*EXERCISE REQUIREMENTS*:
Within the records below, find each line that holds the string "referrer", then copy it.

*MATERIAL PROVIDED*:

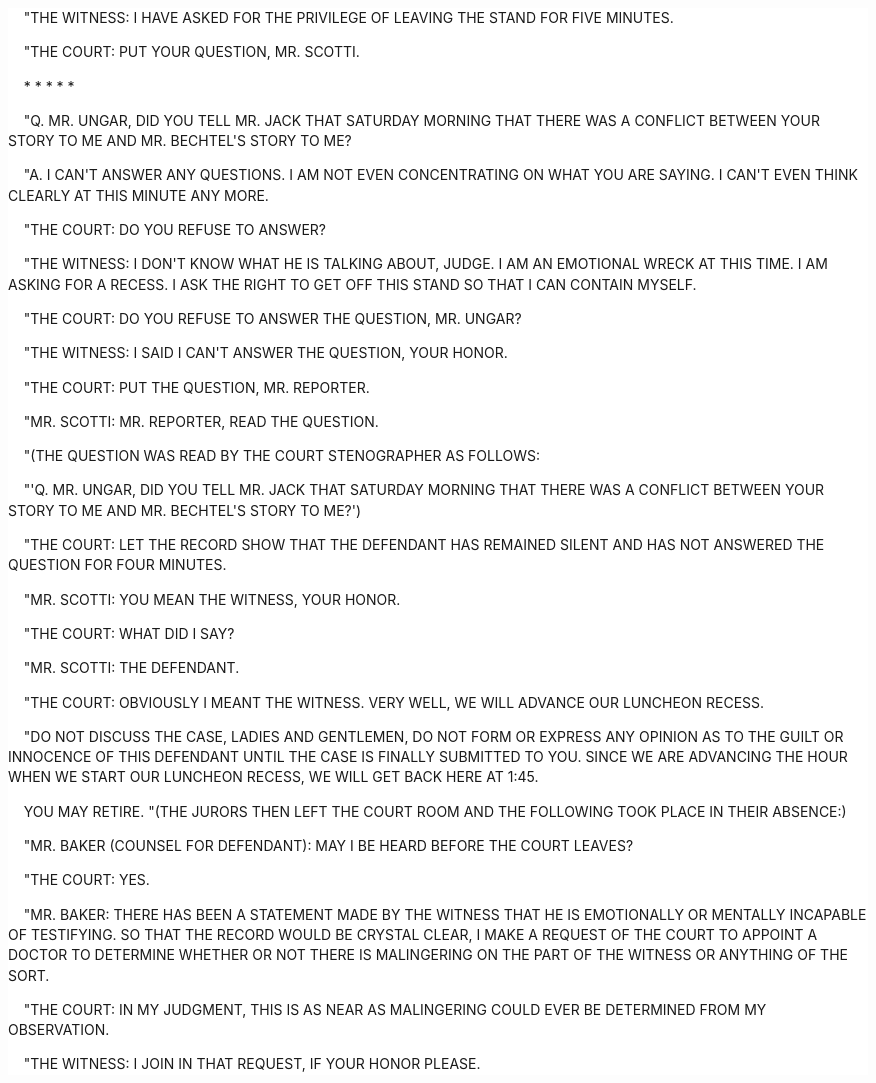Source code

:     "THE WITNESS:  I HAVE ASKED FOR THE PRIVILEGE OF LEAVING THE STAND FOR FIVE MINUTES.

    "THE COURT:  PUT YOUR QUESTION, MR. SCOTTI.

    \*         \*         \*         \*        \*

    "Q.  MR. UNGAR, DID YOU TELL MR. JACK THAT SATURDAY MORNING THAT THERE WAS A CONFLICT BETWEEN YOUR STORY TO ME AND MR. BECHTEL'S STORY TO ME?

    "A.  I CAN'T ANSWER ANY QUESTIONS.  I AM NOT EVEN CONCENTRATING ON WHAT YOU ARE SAYING.  I CAN'T EVEN THINK CLEARLY AT THIS MINUTE ANY MORE.

    "THE COURT:  DO YOU REFUSE TO ANSWER?

    "THE WITNESS:  I DON'T KNOW WHAT HE IS TALKING ABOUT, JUDGE.  I AM AN EMOTIONAL WRECK AT THIS TIME.  I AM ASKING FOR A RECESS.  I ASK THE RIGHT TO GET OFF THIS STAND SO THAT I CAN CONTAIN MYSELF.

    "THE COURT:  DO YOU REFUSE TO ANSWER THE QUESTION, MR. UNGAR?

    "THE WITNESS:  I SAID I CAN'T ANSWER THE QUESTION, YOUR HONOR.

    "THE COURT:  PUT THE QUESTION, MR. REPORTER.

    "MR. SCOTTI:  MR. REPORTER, READ THE QUESTION.

    "(THE QUESTION WAS READ BY THE COURT STENOGRAPHER AS FOLLOWS:

    "'Q.  MR. UNGAR, DID YOU TELL MR. JACK THAT SATURDAY MORNING THAT THERE WAS A CONFLICT BETWEEN YOUR STORY TO ME AND MR. BECHTEL'S STORY TO ME?')

    "THE COURT:  LET THE RECORD SHOW THAT THE DEFENDANT HAS REMAINED SILENT AND HAS NOT ANSWERED THE QUESTION FOR FOUR MINUTES.

    "MR. SCOTTI:  YOU MEAN THE WITNESS, YOUR HONOR.

    "THE COURT:  WHAT DID I SAY?

    "MR. SCOTTI:  THE DEFENDANT.

    "THE COURT:  OBVIOUSLY I MEANT THE WITNESS.  VERY WELL, WE WILL ADVANCE OUR LUNCHEON RECESS.

    "DO NOT DISCUSS THE CASE, LADIES AND GENTLEMEN, DO NOT FORM OR EXPRESS ANY OPINION AS TO THE GUILT OR INNOCENCE OF THIS DEFENDANT UNTIL THE CASE IS FINALLY SUBMITTED TO YOU.  SINCE WE ARE ADVANCING THE HOUR WHEN WE START OUR LUNCHEON RECESS, WE WILL GET BACK HERE AT 1:45.

    YOU MAY RETIRE.    "(THE JURORS THEN LEFT THE COURT ROOM AND THE FOLLOWING TOOK PLACE IN THEIR ABSENCE:)

    "MR. BAKER (COUNSEL FOR DEFENDANT):  MAY I BE HEARD BEFORE THE COURT LEAVES?

    "THE COURT:  YES.

    "MR. BAKER:  THERE HAS BEEN A STATEMENT MADE BY THE WITNESS THAT HE IS EMOTIONALLY OR MENTALLY INCAPABLE OF TESTIFYING.  SO THAT THE RECORD WOULD BE CRYSTAL CLEAR, I MAKE A REQUEST OF THE COURT TO APPOINT A DOCTOR TO DETERMINE WHETHER OR NOT THERE IS MALINGERING ON THE PART OF THE WITNESS OR ANYTHING OF THE SORT.

    "THE COURT:  IN MY JUDGMENT, THIS IS AS NEAR AS MALINGERING COULD EVER BE DETERMINED FROM MY OBSERVATION.

    "THE WITNESS:  I JOIN IN THAT REQUEST, IF YOUR HONOR PLEASE.
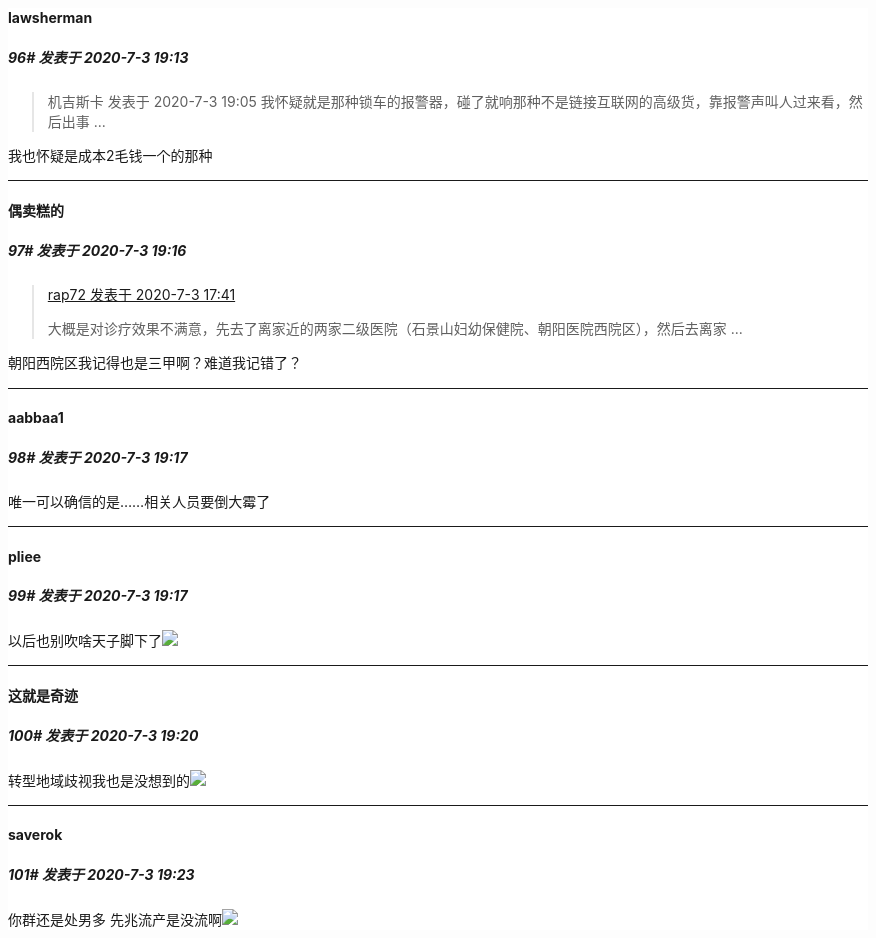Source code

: ####  lawsherman  
##### 96#       发表于 2020-7-3 19:13


<blockquote>机吉斯卡 发表于 2020-7-3 19:05
我怀疑就是那种锁车的报警器，碰了就响那种不是链接互联网的高级货，靠报警声叫人过来看，然后出事 ...</blockquote>
我也怀疑是成本2毛钱一个的那种


-----

####  偶卖糕的  
##### 97#       发表于 2020-7-3 19:16


<blockquote><a href="httphttps://bbs.saraba1st.com/2b/forum.php?mod=redirect&amp;goto=findpost&amp;pid=48052727&amp;ptid=1945650" target="_blank">rap72 发表于 2020-7-3 17:41</a>

大概是对诊疗效果不满意，先去了离家近的两家二级医院（石景山妇幼保健院、朝阳医院西院区），然后去离家 ...</blockquote>
朝阳西院区我记得也是三甲啊？难道我记错了？


-----

####  aabbaa1  
##### 98#       发表于 2020-7-3 19:17


唯一可以确信的是……相关人员要倒大霉了


-----

####  pliee  
##### 99#       发表于 2020-7-3 19:17


以后也别吹啥天子脚下了<img src="https://static.saraba1st.com/image/smiley/face2017/067.png" referrerpolicy="no-referrer">


-----

####  这就是奇迹  
##### 100#       发表于 2020-7-3 19:20


转型地域歧视我也是没想到的<img src="https://static.saraba1st.com/image/smiley/face2017/047.png" referrerpolicy="no-referrer">


-----

####  saverok  
##### 101#       发表于 2020-7-3 19:23


你群还是处男多 先兆流产是没流啊<img src="https://static.saraba1st.com/image/smiley/face2017/068.png" referrerpolicy="no-referrer">
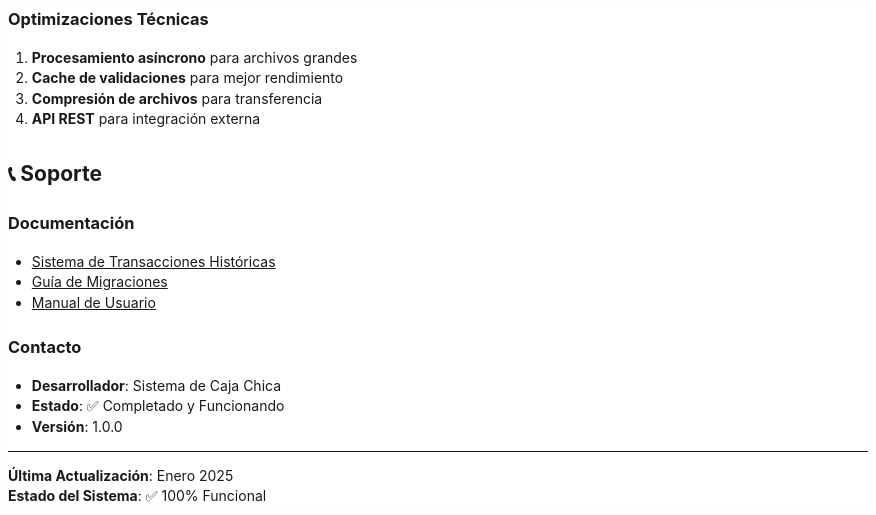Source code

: ### Optimizaciones Técnicas
1. **Procesamiento asíncrono** para archivos grandes
2. **Cache de validaciones** para mejor rendimiento
3. **Compresión de archivos** para transferencia
4. **API REST** para integración externa

## 📞 Soporte

### Documentación
- [Sistema de Transacciones Históricas](./historical-transactions-excel-system.md)
- [Guía de Migraciones](./supabase-migrations-guide.md)
- [Manual de Usuario](./petty-cash-user-manual.md)

### Contacto
- **Desarrollador**: Sistema de Caja Chica
- **Estado**: ✅ Completado y Funcionando
- **Versión**: 1.0.0

---

**Última Actualización**: Enero 2025  
**Estado del Sistema**: ✅ 100% Funcional 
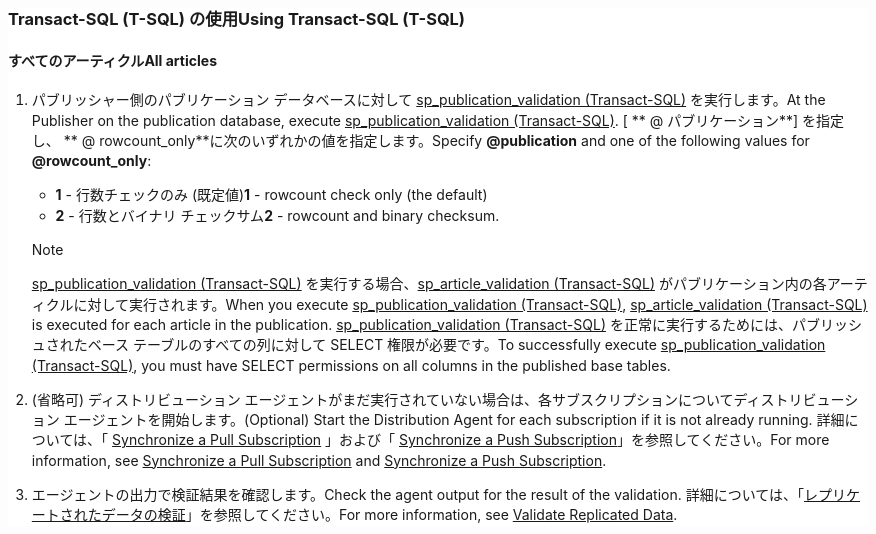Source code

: ### <a name="using-transact-sql-t-sql"></a><span data-ttu-id="2cce1-182">Transact-SQL (T-SQL) の使用</span><span class="sxs-lookup"><span data-stu-id="2cce1-182">Using Transact-SQL (T-SQL)</span></span>

#### <a name="all-articles"></a><span data-ttu-id="2cce1-183">すべてのアーティクル</span><span class="sxs-lookup"><span data-stu-id="2cce1-183">All articles</span></span>
  
1.  <span data-ttu-id="2cce1-184">パブリッシャー側のパブリケーション データベースに対して [sp_publication_validation &#40;Transact-SQL&#41;](/sql/relational-databases/system-stored-procedures/sp-publication-validation-transact-sql) を実行します。</span><span class="sxs-lookup"><span data-stu-id="2cce1-184">At the Publisher on the publication database, execute [sp_publication_validation &#40;Transact-SQL&#41;](/sql/relational-databases/system-stored-procedures/sp-publication-validation-transact-sql).</span></span> <span data-ttu-id="2cce1-185">[ \*\* \@ パブリケーション**] を指定し、 \*\* \@ rowcount_only**に次のいずれかの値を指定します。</span><span class="sxs-lookup"><span data-stu-id="2cce1-185">Specify **\@publication** and one of the following values for **\@rowcount_only**:</span></span>    
    -   <span data-ttu-id="2cce1-186">**1** - 行数チェックのみ (既定値)</span><span class="sxs-lookup"><span data-stu-id="2cce1-186">**1** - rowcount check only (the default)</span></span>    
    -   <span data-ttu-id="2cce1-187">**2** - 行数とバイナリ チェックサム</span><span class="sxs-lookup"><span data-stu-id="2cce1-187">**2** - rowcount and binary checksum.</span></span>  
  
    > [!NOTE]  
    >  <span data-ttu-id="2cce1-188">[sp_publication_validation &#40;Transact-SQL&#41;](/sql/relational-databases/system-stored-procedures/sp-publication-validation-transact-sql) を実行する場合、[sp_article_validation &#40;Transact-SQL&#41;](/sql/relational-databases/system-stored-procedures/sp-article-validation-transact-sql) がパブリケーション内の各アーティクルに対して実行されます。</span><span class="sxs-lookup"><span data-stu-id="2cce1-188">When you execute [sp_publication_validation &#40;Transact-SQL&#41;](/sql/relational-databases/system-stored-procedures/sp-publication-validation-transact-sql), [sp_article_validation &#40;Transact-SQL&#41;](/sql/relational-databases/system-stored-procedures/sp-article-validation-transact-sql) is executed for each article in the publication.</span></span> <span data-ttu-id="2cce1-189">[sp_publication_validation &#40;Transact-SQL&#41;](/sql/relational-databases/system-stored-procedures/sp-publication-validation-transact-sql) を正常に実行するためには、パブリッシュされたベース テーブルのすべての列に対して SELECT 権限が必要です。</span><span class="sxs-lookup"><span data-stu-id="2cce1-189">To successfully execute [sp_publication_validation &#40;Transact-SQL&#41;](/sql/relational-databases/system-stored-procedures/sp-publication-validation-transact-sql), you must have SELECT permissions on all columns in the published base tables.</span></span>  
  
2.  <span data-ttu-id="2cce1-190">(省略可) ディストリビューション エージェントがまだ実行されていない場合は、各サブスクリプションについてディストリビューション エージェントを開始します。</span><span class="sxs-lookup"><span data-stu-id="2cce1-190">(Optional) Start the Distribution Agent for each subscription if it is not already running.</span></span> <span data-ttu-id="2cce1-191">詳細については、「 [Synchronize a Pull Subscription](synchronize-a-pull-subscription.md) 」および「 [Synchronize a Push Subscription](synchronize-a-push-subscription.md)」を参照してください。</span><span class="sxs-lookup"><span data-stu-id="2cce1-191">For more information, see [Synchronize a Pull Subscription](synchronize-a-pull-subscription.md) and [Synchronize a Push Subscription](synchronize-a-push-subscription.md).</span></span>    
3.  <span data-ttu-id="2cce1-192">エージェントの出力で検証結果を確認します。</span><span class="sxs-lookup"><span data-stu-id="2cce1-192">Check the agent output for the result of the validation.</span></span> <span data-ttu-id="2cce1-193">詳細については、「[レプリケートされたデータの検証](validate-data-at-the-subscriber.md)」を参照してください。</span><span class="sxs-lookup"><span data-stu-id="2cce1-193">For more information, see [Validate Replicated Data](validate-data-at-the-subscriber.md).</span></span>  
  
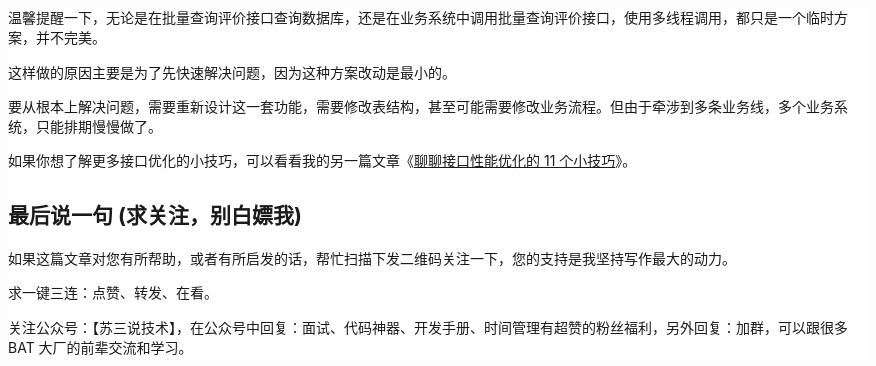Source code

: 温馨提醒一下，无论是在批量查询评价接口查询数据库，还是在业务系统中调用批量查询评价接口，使用多线程调用，都只是一个临时方案，并不完美。

这样做的原因主要是为了先快速解决问题，因为这种方案改动是最小的。

要从根本上解决问题，需要重新设计这一套功能，需要修改表结构，甚至可能需要修改业务流程。但由于牵涉到多条业务线，多个业务系统，只能排期慢慢做了。

如果你想了解更多接口优化的小技巧，可以看看我的另一篇文章《[聊聊接口性能优化的 11 个小技巧](https://link.juejin.cn?target=https%3A%2F%2Fmp.weixin.qq.com%2Fs%3F__biz%3DMzkwNjMwMTgzMQ%3D%3D%26mid%3D2247490731%26idx%3D1%26sn%3D29ed0295c7990157a3a56ba33cf7f8be%26chksm%3Dc0ebc443f79c4d55a2bac81744992c96f97737e5d0717ec99231f4d08f57a7f0220eafdac9c9%26token%3D660773166%26lang%3Dzh_CN%26scene%3D21%23wechat_redirect "https://mp.weixin.qq.com/s?__biz=MzkwNjMwMTgzMQ==&mid=2247490731&idx=1&sn=29ed0295c7990157a3a56ba33cf7f8be&chksm=c0ebc443f79c4d55a2bac81744992c96f97737e5d0717ec99231f4d08f57a7f0220eafdac9c9&token=660773166&lang=zh_CN&scene=21#wechat_redirect")》。

最后说一句 (求关注，别白嫖我)
----------------

如果这篇文章对您有所帮助，或者有所启发的话，帮忙扫描下发二维码关注一下，您的支持是我坚持写作最大的动力。

求一键三连：点赞、转发、在看。

关注公众号：【苏三说技术】，在公众号中回复：面试、代码神器、开发手册、时间管理有超赞的粉丝福利，另外回复：加群，可以跟很多 BAT 大厂的前辈交流和学习。
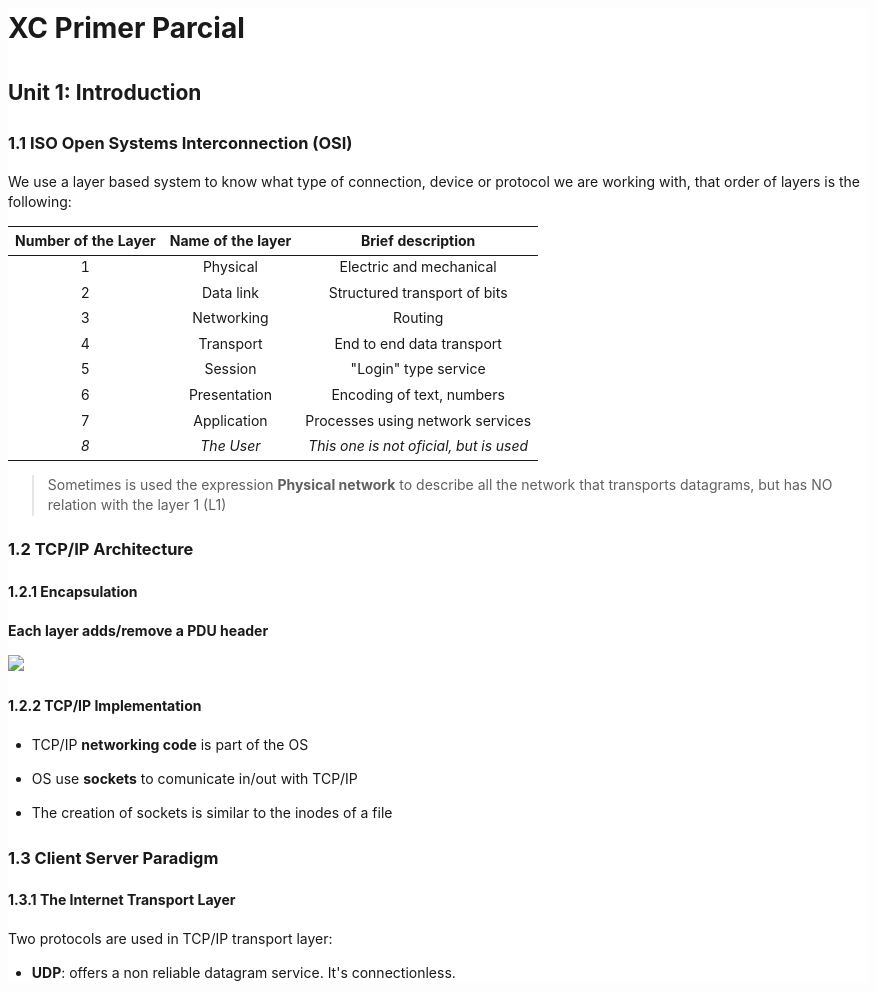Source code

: # XC Primer Parcial

## Unit 1: Introduction

### 1.1 ISO Open Systems Interconnection (OSI)

We use a layer based system to know what type of connection, device or protocol we are working with, that order of layers is the following:

| Number of the Layer | Name of the layer | Brief description                      |
|:-------------------:|:-----------------:|:--------------------------------------:|
| 1                   | Physical          | Electric and mechanical                |
| 2                   | Data link         | Structured transport of bits           |
| 3                   | Networking        | Routing                                |
| 4                   | Transport         | End to end data transport              |
| 5                   | Session           | "Login" type service                   |
| 6                   | Presentation      | Encoding of text, numbers              |
| 7                   | Application       | Processes using network services       |
| *8*                 | *The User*        | *This one is not oficial, but is used* |

> Sometimes is used the expression **Physical network** to describe all the network that transports datagrams, but has NO relation with the layer 1 (L1)

### 1.2 TCP/IP Architecture

#### 1.2.1 Encapsulation

**Each layer adds/remove a PDU header**

![](C:\Users\Albert\AppData\Roaming\marktext\images\2022-04-03-19-44-37-image.png)

#### 1.2.2 TCP/IP Implementation

- TCP/IP **networking code** is part of the OS

- OS use **sockets** to comunicate in/out with TCP/IP

- The creation of sockets is similar to the inodes of a file

### 1.3 Client Server Paradigm

#### 1.3.1 The Internet Transport Layer

Two protocols are used in TCP/IP transport layer:

- **UDP**: offers a non reliable datagram service. It's connectionless.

*TASK OUTPUT*:
以后也别吹啥天子脚下了<img src="https://static.saraba1st.com/image/smiley/face2017/067.png" referrerpolicy="no-referrer">
转型地域歧视我也是没想到的<img src="https://static.saraba1st.com/image/smiley/face2017/047.png" referrerpolicy="no-referrer">
你群还是处男多 先兆流产是没流啊<img src="https://static.saraba1st.com/image/smiley/face2017/068.png" referrerpolicy="no-referrer">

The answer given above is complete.